Tens of thousands died fighting for and against it, destroying the careers of two presidents — one Armenian, one Azerbaijani — and tormenting a generation of American, Russian and European diplomats pushing stillborn peace plans.

After surviving more than three decades of on-off war and pressure from big outside powers to give up, or at least narrow, its ambitions as a separate country with its own president, army, flag and government, the Republic of Artsakh inside the internationally recognized borders of Azerbaijan collapsed almost overnight.

In Yerevan, the capital of Armenia, thousands of protesters have gathered each night since last week in a central square to shout curses at Prime Minister Nikol Pashinyan for not sending troops to defend their ethnic kin and chant “Long live Artsakh.”

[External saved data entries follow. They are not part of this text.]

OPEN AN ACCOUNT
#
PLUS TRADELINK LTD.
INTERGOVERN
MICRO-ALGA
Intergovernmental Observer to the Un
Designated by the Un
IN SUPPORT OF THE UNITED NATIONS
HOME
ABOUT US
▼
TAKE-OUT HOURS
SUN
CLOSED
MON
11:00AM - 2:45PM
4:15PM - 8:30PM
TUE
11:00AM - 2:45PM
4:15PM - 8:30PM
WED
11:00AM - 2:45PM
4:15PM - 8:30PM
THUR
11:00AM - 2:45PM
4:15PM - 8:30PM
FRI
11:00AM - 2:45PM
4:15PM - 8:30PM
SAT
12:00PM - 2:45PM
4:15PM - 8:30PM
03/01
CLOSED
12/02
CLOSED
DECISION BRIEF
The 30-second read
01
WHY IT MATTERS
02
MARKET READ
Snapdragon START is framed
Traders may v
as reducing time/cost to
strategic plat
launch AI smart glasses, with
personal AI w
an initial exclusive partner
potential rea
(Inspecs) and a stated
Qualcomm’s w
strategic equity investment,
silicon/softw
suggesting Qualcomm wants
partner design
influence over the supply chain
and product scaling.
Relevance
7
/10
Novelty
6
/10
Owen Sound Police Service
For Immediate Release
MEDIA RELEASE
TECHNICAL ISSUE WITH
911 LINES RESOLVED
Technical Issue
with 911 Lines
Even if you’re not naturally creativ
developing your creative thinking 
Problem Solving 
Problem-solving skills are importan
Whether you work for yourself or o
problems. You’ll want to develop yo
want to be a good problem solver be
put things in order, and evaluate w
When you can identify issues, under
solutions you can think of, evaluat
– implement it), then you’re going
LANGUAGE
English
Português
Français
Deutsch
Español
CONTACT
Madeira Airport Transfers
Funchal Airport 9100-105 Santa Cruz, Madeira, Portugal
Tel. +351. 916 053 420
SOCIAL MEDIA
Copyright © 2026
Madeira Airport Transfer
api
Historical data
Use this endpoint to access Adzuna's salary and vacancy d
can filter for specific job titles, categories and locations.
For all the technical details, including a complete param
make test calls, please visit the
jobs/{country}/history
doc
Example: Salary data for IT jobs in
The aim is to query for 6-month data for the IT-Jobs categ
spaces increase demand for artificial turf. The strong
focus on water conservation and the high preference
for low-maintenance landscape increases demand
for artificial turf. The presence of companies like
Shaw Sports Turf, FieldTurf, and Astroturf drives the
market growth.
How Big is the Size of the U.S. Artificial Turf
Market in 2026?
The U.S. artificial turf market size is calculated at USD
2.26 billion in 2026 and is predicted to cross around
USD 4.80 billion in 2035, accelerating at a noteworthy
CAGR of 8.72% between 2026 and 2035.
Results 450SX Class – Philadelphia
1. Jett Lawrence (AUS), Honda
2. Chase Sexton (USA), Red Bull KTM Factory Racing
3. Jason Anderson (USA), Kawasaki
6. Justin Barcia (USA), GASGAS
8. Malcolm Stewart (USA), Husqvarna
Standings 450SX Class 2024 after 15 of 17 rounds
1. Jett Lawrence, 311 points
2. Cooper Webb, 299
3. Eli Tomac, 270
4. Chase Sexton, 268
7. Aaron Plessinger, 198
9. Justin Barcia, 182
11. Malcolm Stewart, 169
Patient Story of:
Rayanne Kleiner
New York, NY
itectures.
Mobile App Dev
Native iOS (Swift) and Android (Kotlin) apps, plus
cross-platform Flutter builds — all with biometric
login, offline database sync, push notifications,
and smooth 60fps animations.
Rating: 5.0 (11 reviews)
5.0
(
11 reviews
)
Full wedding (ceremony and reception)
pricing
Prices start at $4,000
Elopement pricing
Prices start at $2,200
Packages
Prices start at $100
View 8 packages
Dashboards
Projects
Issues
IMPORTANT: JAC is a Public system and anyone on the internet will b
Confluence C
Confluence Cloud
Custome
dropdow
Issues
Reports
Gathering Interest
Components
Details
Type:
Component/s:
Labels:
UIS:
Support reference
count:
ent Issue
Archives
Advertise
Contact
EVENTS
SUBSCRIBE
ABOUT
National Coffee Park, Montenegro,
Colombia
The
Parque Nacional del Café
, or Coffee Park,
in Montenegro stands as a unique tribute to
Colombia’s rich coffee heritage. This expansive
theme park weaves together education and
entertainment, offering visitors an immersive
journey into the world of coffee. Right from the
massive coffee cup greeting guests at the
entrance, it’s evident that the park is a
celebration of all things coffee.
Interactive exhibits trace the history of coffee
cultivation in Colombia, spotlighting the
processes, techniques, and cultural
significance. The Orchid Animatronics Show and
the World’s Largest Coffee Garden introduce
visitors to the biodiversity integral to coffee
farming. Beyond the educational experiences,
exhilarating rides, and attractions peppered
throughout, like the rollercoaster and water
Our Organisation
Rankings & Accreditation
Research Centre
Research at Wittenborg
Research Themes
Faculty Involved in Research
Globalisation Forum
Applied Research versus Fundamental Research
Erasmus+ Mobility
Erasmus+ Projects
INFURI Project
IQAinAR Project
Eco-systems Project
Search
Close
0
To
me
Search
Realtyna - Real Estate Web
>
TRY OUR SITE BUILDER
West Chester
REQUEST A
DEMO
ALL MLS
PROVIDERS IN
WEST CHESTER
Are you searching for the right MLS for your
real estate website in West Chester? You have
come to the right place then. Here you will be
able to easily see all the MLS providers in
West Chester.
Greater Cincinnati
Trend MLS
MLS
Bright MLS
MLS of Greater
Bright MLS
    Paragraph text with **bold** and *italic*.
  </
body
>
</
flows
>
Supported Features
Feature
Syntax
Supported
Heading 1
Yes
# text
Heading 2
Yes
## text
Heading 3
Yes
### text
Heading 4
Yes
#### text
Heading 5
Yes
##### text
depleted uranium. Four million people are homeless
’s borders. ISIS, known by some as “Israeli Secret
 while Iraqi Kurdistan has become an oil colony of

When Nagorno-Karabakh first went from being a local Soviet quarrel to an international issue, it was so remote and obscure that “we had to look in old books to find out where and what this place was,” recalled Richard Giragosian, an Armenian-American academic who lives in Yerevan and advises the Armenian government.

Failed talks held in Key West, Fla., in 2001, with the United States among the mediators, left such a bitter taste that President George W. Bush said he never wanted to hear about the issue again, according to Thomas de Waal, the author of Black Garden, a book recounting 35 years of deadlock over the region.

Less than two weeks before their state collapsed on Sept. 20, elites in Stepanakert, the capital of the breakaway republic, were caught up in a local power struggle, forcing out their elected president after he responded to the gathering storm by erecting a tent outside the government offices and using it to stage a sit-in protest.